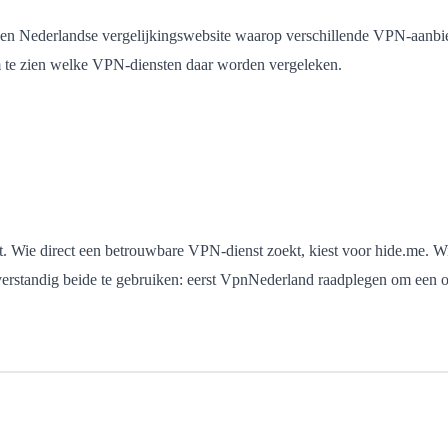
n Nederlandse vergelijkingswebsite waarop verschillende VPN-aanbieder
om te zien welke VPN-diensten daar worden vergeleken.
kt. Wie direct een betrouwbare VPN-dienst zoekt, kiest voor hide.me. Wie
rstandig beide te gebruiken: eerst VpnNederland raadplegen om een ov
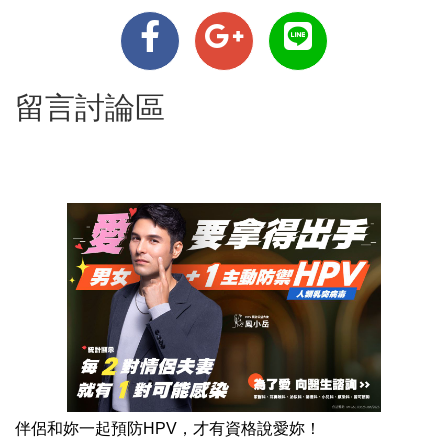
留言討論區
伴侶和妳一起預防HPV，才有資格說愛妳！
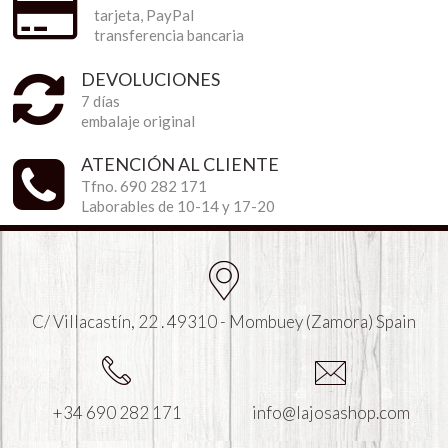
tarjeta, PayPal
transferencia bancaria
DEVOLUCIONES
7 días
embalaje original
ATENCIÓN AL CLIENTE
Tfno. 690 282 171
Laborables de 10-14 y 17-20
C/ Villacastín, 22 . 49310 - Mombuey (Zamora) Spain
+34 690 282 171
info@lajosashop.com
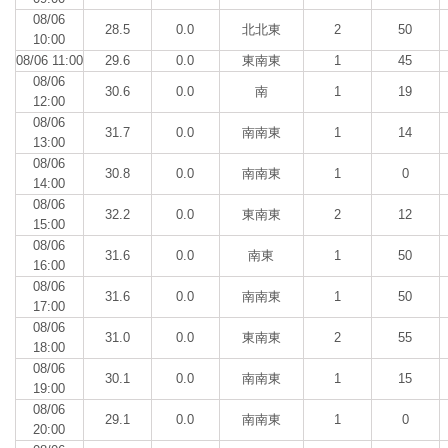
08/06
28.5
0.0
北北東
2
50
10:00
08/06 11:00
29.6
0.0
東南東
1
45
08/06
30.6
0.0
南
1
19
12:00
08/06
31.7
0.0
南南東
1
14
13:00
08/06
30.8
0.0
南南東
1
0
14:00
08/06
32.2
0.0
東南東
2
12
15:00
08/06
31.6
0.0
南東
1
50
16:00
08/06
31.6
0.0
南南東
1
50
17:00
08/06
31.0
0.0
東南東
2
55
18:00
08/06
30.1
0.0
南南東
1
15
19:00
08/06
29.1
0.0
南南東
1
0
20:00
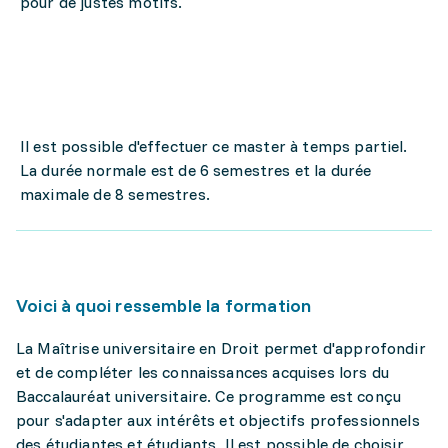
pour de justes motifs.
Il est possible d'effectuer ce master à temps partiel.
La durée normale est de 6 semestres et la durée
maximale de 8 semestres.
Voici à quoi ressemble la formation
La Maîtrise universitaire en Droit permet d'approfondir
et de compléter les connaissances acquises lors du
Baccalauréat universitaire. Ce programme est conçu
pour s'adapter aux intérêts et objectifs professionnels
des étudiantes et étudiants. Il est possible de choisir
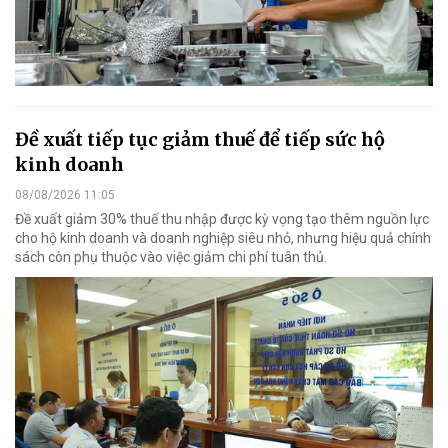
Đề xuất tiếp tục giảm thuế để tiếp sức hộ
kinh doanh
08/08/2026 11:05
Đề xuất giảm 30% thuế thu nhập được kỳ vọng tạo thêm nguồn lực
cho hộ kinh doanh và doanh nghiệp siêu nhỏ, nhưng hiệu quả chính
sách còn phụ thuộc vào việc giảm chi phí tuân thủ.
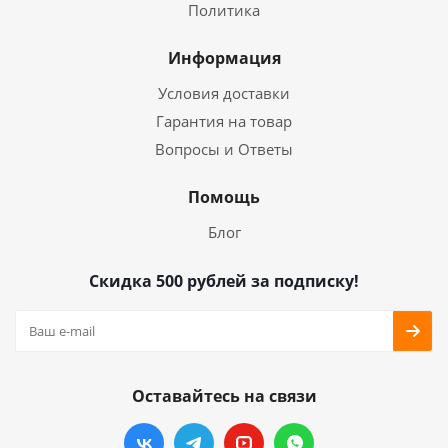
Политика
Информация
Условия доставки
Гарантия на товар
Вопросы и Ответы
Помощь
Блог
Скидка 500 рублей за подписку!
Оставайтесь на связи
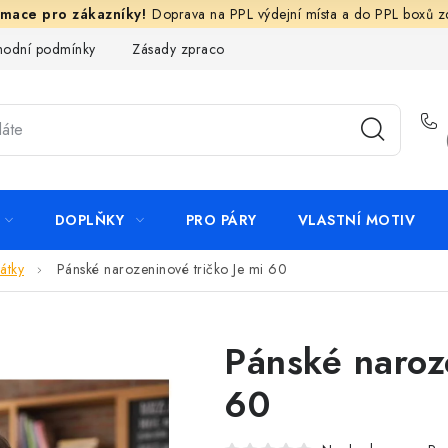
Doprava na PPL výdejní místa a do PPL boxů 
odní podmínky
Zásady zpracování ochrany osobních údajů
N
DOPLŇKY
PRO PÁRY
VLASTNÍ MOTIV
átky
Pánské narozeninové tričko Je mi 60
Pánské naroze
60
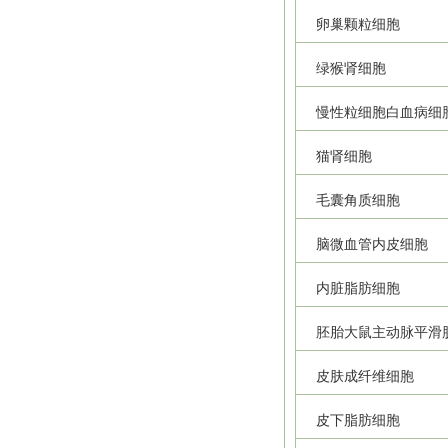
卵巢颗粒细胞
绿猴肾细胞
慢性粒细胞白血病细
猫肾细胞
毛囊角质细胞
脑微血管内皮细胞
内脏脂肪细胞
胚胎大鼠主动脉平滑
皮肤成纤维细胞
皮下脂肪细胞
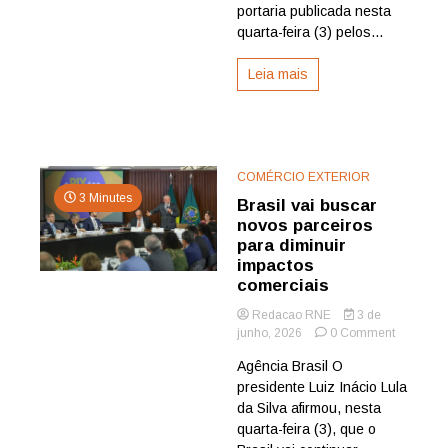
por
portaria publicada nesta
tarifas
quarta-feira (3) pelos...
dos
EUA
Leia mais
COMÉRCIO EXTERIOR
3 Minutes
Brasil vai buscar
novos parceiros
para diminuir
impactos
comerciais
Redacao RNE
3 de
on
junho, 2026
0 Comment
Brasil
Agência Brasil O
vai
presidente Luiz Inácio Lula
buscar
novos
da Silva afirmou, nesta
parceiros
quarta-feira (3), que o
para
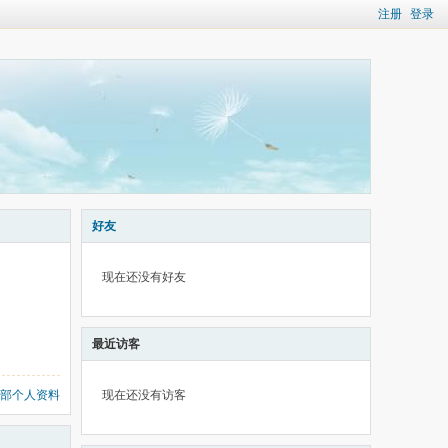
注册
登录
好友
现在还没有好友
最近访客
部个人资料
现在还没有访客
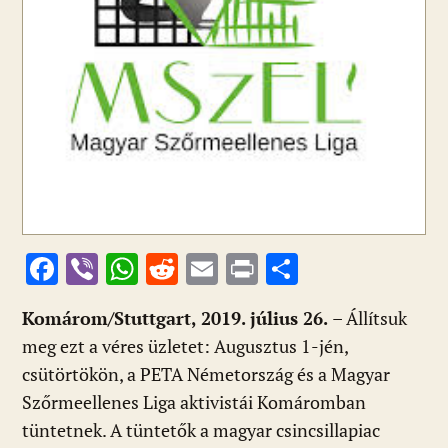
F
Vi
W
R
E
Pr
O
ac
b
h
e
m
in
ss
Komárom/Stuttgart, 2019. július 26.
– Állítsuk
e
er
at
d
ai
t
za
meg ezt a véres üzletet: Augusztus 1-jén,
b
s
di
l
m
csütörtökön, a PETA Németország és a Magyar
o
A
t
e
Szőrmeellenes Liga aktivistái Komáromban
o
p
g
tüntetnek. A tüntetők a magyar csincsillapiac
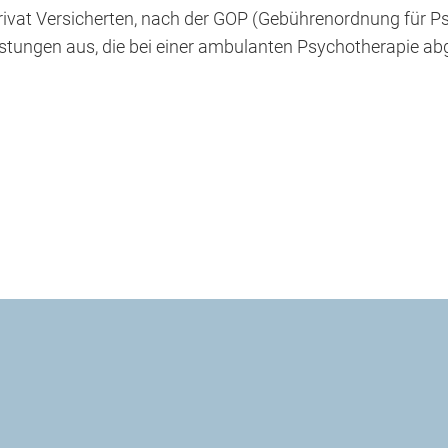
i privat Versicherten, nach der GOP (Gebührenordnung für 
eistungen aus, die bei einer ambulanten Psychotherapie a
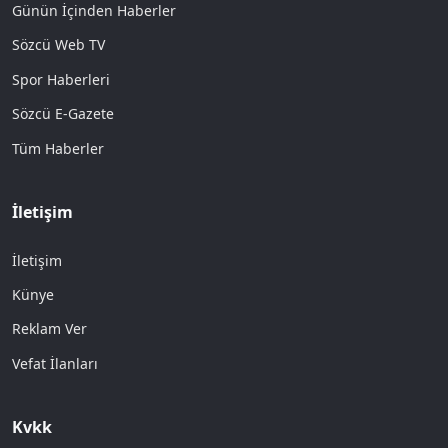
Günün İçinden Haberler
Sözcü Web TV
Spor Haberleri
Sözcü E-Gazete
Tüm Haberler
İletişim
İletişim
Künye
Reklam Ver
Vefat İlanları
Kvkk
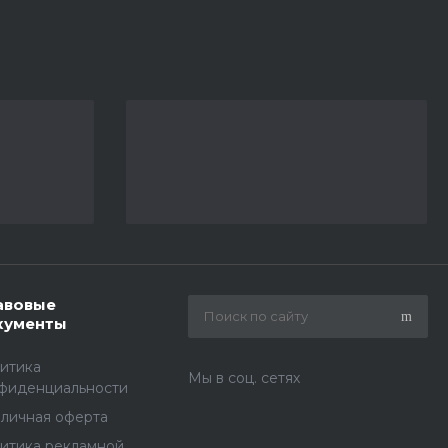
авовые
кументы
итика
Мы в соц. сетях
фиденциальности
личная оферта
итика рекламной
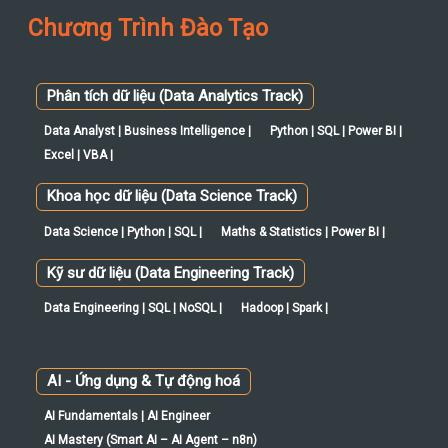
Chương Trình Đào Tạo
Phân tích dữ liệu (Data Analytics Track)
Data Analyst | Business Intelligence |
Python | SQL | Power BI |
Excel | VBA |
Khoa học dữ liệu (Data Science Track)
Data Science | Python | SQL |
Maths & Statistics | Power BI |
Kỹ sư dữ liệu (Data Engineering Track)
Data Engineering | SQL | NoSQL |
Hadoop | Spark |
AI - Ứng dụng & Tự động hoá
AI Fundamentals | AI Engineer
AI Mastery (Smart AI – AI Agent – n8n)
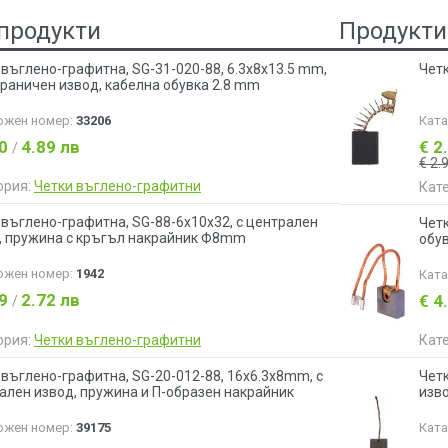
продукти
Продукти
 въглено-графитна, SG-31-020-88, 6.3x8x13.5 mm,
Четк
траничен извод, кабелна обувка 2.8 mm
ожен номер:
33206
Кат
50
4.89 лв
€ 2
/
€ 2.
ория:
Четки въглено-графитни
Кат
 въглено-графитна, SG-88-6x10x32, с централен
Чет
, пружина с кръгъл накрайник Ф8mm
обу
ожен номер:
1942
Кат
39
2.72 лв
€ 4
/
ория:
Четки въглено-графитни
Кат
 въглено-графитна, SG-20-012-88, 16х6.3x8mm, с
Чет
ален извод, пружина и П-образен накрайник
изв
ожен номер:
39175
Кат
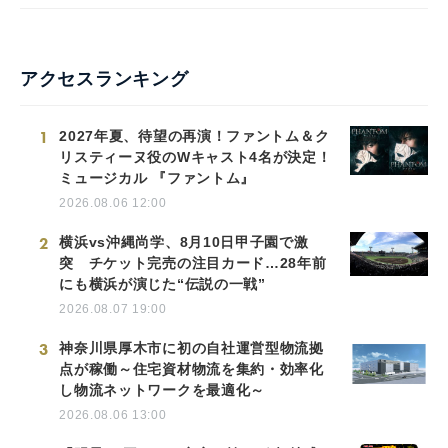
アクセスランキング
1
2027年夏、待望の再演！ファントム＆ク
リスティーヌ役のWキャスト4名が決定！
ミュージカル 『ファントム』
2026.08.06 12:00
2
横浜vs沖縄尚学、8月10日甲子園で激
突 チケット完売の注目カード…28年前
にも横浜が演じた“伝説の一戦”
2026.08.07 19:00
3
神奈川県厚木市に初の自社運営型物流拠
点が稼働～住宅資材物流を集約・効率化
し物流ネットワークを最適化～
2026.08.06 13:00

• • •

» Problem to work on:
Change every "Power BI" to "Tableau" in the records from the line containing "Günün İçinden Haberler" down to the end, keeping everything else the same. Leave the pictures out of your answer.

» Solution to this exercise:
Günün İçinden Haberler
Sözcü Web TV
Spor Haberleri
Sözcü E-Gazete
Tüm Haberler
İletişim
İletişim
Künye
Reklam Ver
Vefat İlanları
Kvkk
авовые
кументы
итика
Мы в соц. сетях
фиденциальности
личная оферта
итика рекламной
Chương Trình Đào Tạo
Phân tích dữ liệu (Data Analytics Track)
Data Analyst | Business Intelligence |
Python | SQL | Tableau |
Excel | VBA |
Khoa học dữ liệu (Data Science Track)
Data Science | Python | SQL |
Maths & Statistics | Tableau |
Kỹ sư dữ liệu (Data Engineering Track)
Data Engineering | SQL | NoSQL |
Hadoop | Spark |
AI - Ứng dụng & Tự động hoá
AI Fundamentals | AI Engineer
AI Mastery (Smart AI – AI Agent – n8n)
продукти
Продукти
 въглено-графитна, SG-31-020-88, 6.3x8x13.5 mm,
Четк
траничен извод, кабелна обувка 2.8 mm
ожен номер:
33206
Кат
50
4.89 лв
€ 2
/
€ 2.
ория:
Четки въглено-графитни
Кат
 въглено-графитна, SG-88-6x10x32, с централен
Чет
, пружина с кръгъл накрайник Ф8mm
обу
ожен номер:
1942
Кат
39
2.72 лв
€ 4
/
ория:
Четки въглено-графитни
Кат
 въглено-графитна, SG-20-012-88, 16х6.3x8mm, с
Чет
ален извод, пружина и П-образен накрайник
изв
ожен номер:
39175
Кат
アクセスランキング
1
2027年夏、待望の再演！ファントム＆ク
リスティーヌ役のWキャスト4名が決定！
ミュージカル 『ファントム』
2026.08.06 12:00
2
横浜vs沖縄尚学、8月10日甲子園で激
突 チケット完売の注目カード…28年前
にも横浜が演じた“伝説の一戦”
2026.08.07 19:00
3
神奈川県厚木市に初の自社運営型物流拠
点が稼働～住宅資材物流を集約・効率化
し物流ネットワークを最適化～
2026.08.06 13:00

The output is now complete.